HG has come late to the party. Tune-Up has been discovered. Guy Fien of Food Network’s “Diners, Drive-Ins and Dives” visited and did a program (you can see the segment here).

When in Denver…

July 31st, 2011 § 0 comments § permalink

Do not miss the two Pete’s Kitchens on gritty Colfax Avenue. The original Pete’s Kitchen on Colfax and Race stays open 24 hours a day and draws — to say the least — a varied crowd. Hookers (and their business agents); cops, criminals, rock musicians, lawyers, bankers. Everyone. Specialties are a breakfast burrito (preposterously large) and a very good feta cheese omelet (a bow to the founder’s Greek origins). Pete’s Breakfast Burrito contains eggs, onions, fried potatoes; bacon, ham or sausage. It is generously smothered in tangy green chile with big chunks of pork shoulder. This is a meal for the day. Eat one on Monday. Dine again on Tuesday. (SJ would like to add that these breakfast burritos exert a powerful grip on one’s memory. This had led to SJ experimenting for many fruitless hours to reproduce Pete’s exact ratio of crunchy home fries to eggs and so forth. This left SJ with only one option which has been to beg unwary Denverites heading to NYC to please bring him a Pete’s Kitchen Breakfast Burrito. Offer still stands!)

The other Pete’s is on the same side of the street (south) but further west. It’s a small place that features giant omelets (with some creative ingredients) and the best pancakes you will ever taste. (You can also try the Satire Lounge, owned by Pete’s and adjacent to the Race Street location. Pleasant Mexican food).
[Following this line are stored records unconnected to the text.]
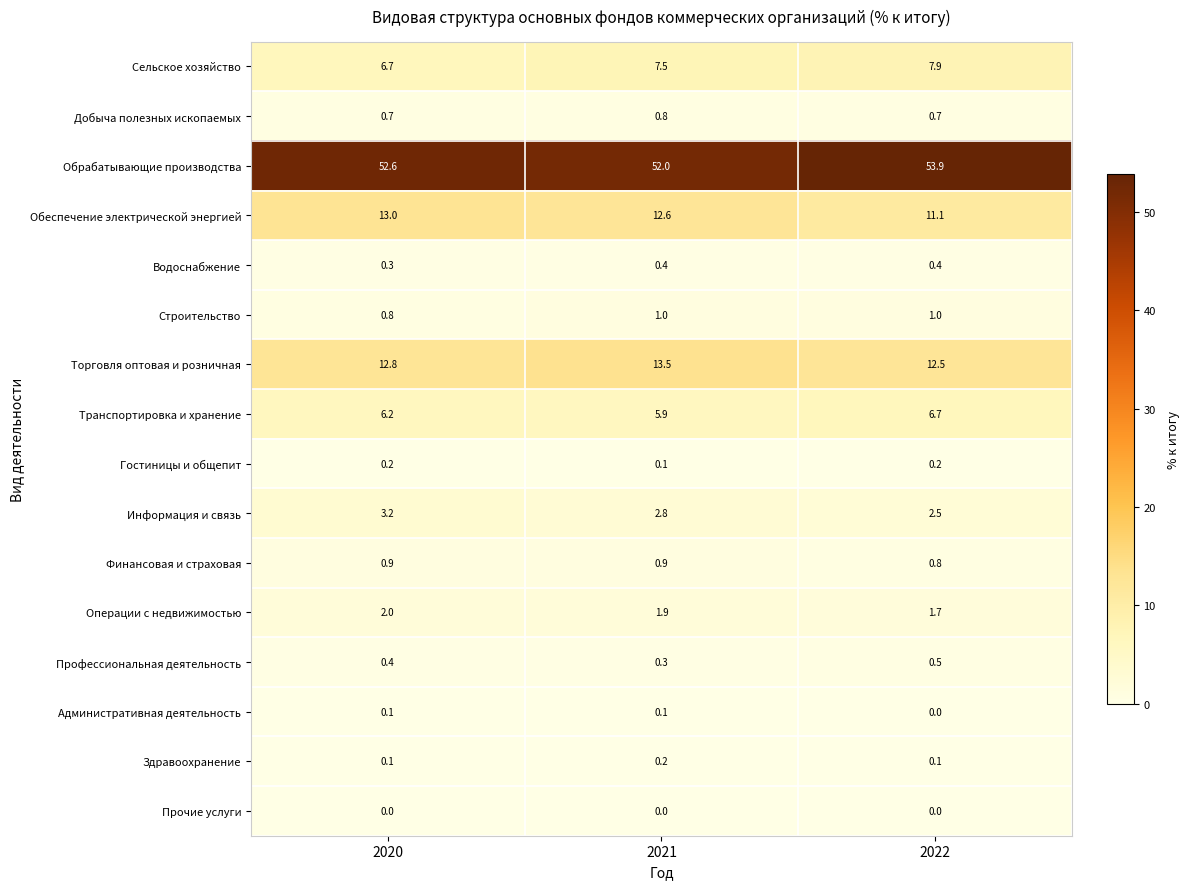

At which label is Торговля оптовая и розничная closest to 13?

2020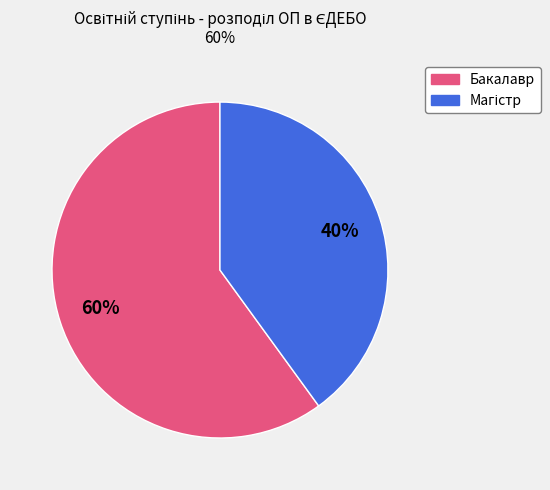

Is there any slice that represents more than half of the pie?

Yes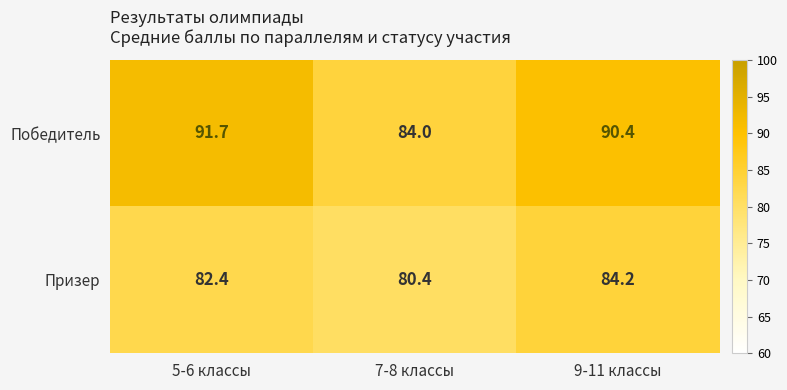

List the series in order of their overall mean, lowest first.

Призер, Победитель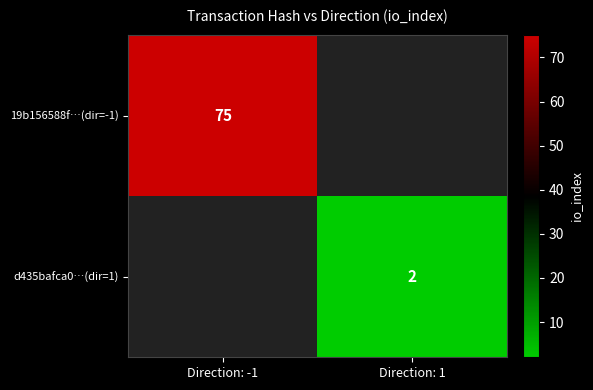

Is it true that d435bafca0…(dir=1) equals 2 at Direction: 1?

True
If fine dining is your taste, Denver has great spots like Fruition and the Japanese fusion great, Bones, but for classic and authentic diner food with a Western twist, the Pete’s can’t be beat.

Sante Fe Bliss

May 1st, 2011 § 0 comments § permalink

Just back from sunny morning at the Santa Fe Farmers Market. Bought lots of baby lettuce and field greens. Some nice Daikon radish. Healthy sprouts. Semolina pasta. Got some very mild, roasted green chiles for a pork stew. HG has become wary of native grown chile. What folks from Chimayo call “medium” can set a gringo on fire. But, the Santa Fe market isn’t just about food. There’s very good music ranging from bluegrass to classical cello. And, to understate, a very colorful crowd. Retired movie stars. Ex-hippies. Texas plutocrats. Followers of various gurus and spiritual guides. You name it, Santa Fe’s got it.